(Provided records Opens)

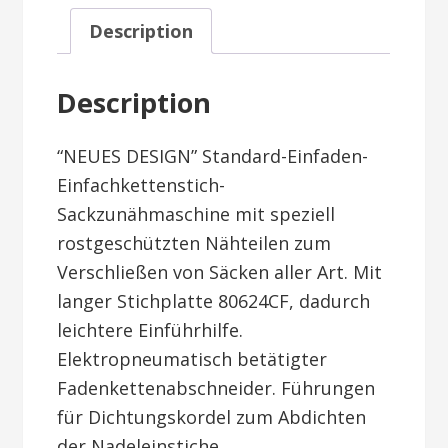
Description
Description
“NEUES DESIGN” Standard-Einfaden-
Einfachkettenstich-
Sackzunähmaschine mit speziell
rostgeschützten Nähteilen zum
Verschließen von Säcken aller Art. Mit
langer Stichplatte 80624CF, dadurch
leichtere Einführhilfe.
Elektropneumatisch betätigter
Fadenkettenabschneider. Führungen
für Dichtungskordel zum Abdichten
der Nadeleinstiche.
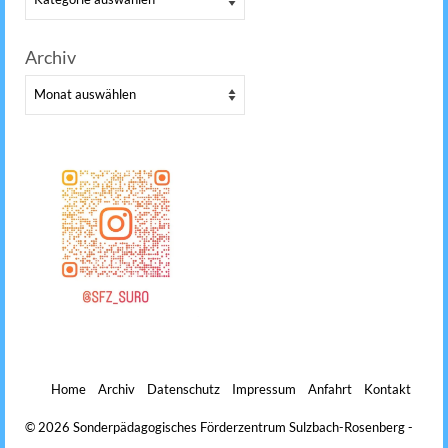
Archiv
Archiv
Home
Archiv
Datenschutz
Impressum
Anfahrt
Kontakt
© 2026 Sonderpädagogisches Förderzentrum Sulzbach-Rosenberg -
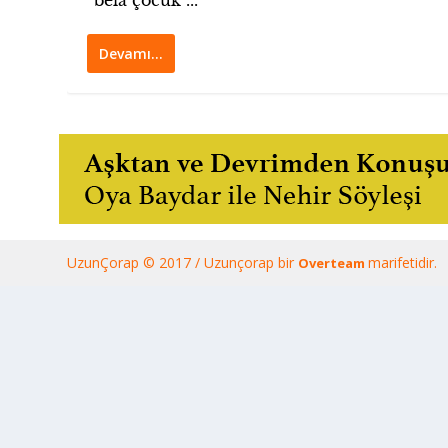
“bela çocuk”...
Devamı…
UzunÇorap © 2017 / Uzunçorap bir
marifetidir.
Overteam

(Provided records Closes)
(Provided records Opens)

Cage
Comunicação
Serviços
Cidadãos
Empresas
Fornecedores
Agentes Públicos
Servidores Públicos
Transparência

(Provided records Closes)

## Assigned task:
Count the lines in the items above that contain the string "Públicos", treating uppercase and lowercase as different. Give only the number.

## The completed task:
2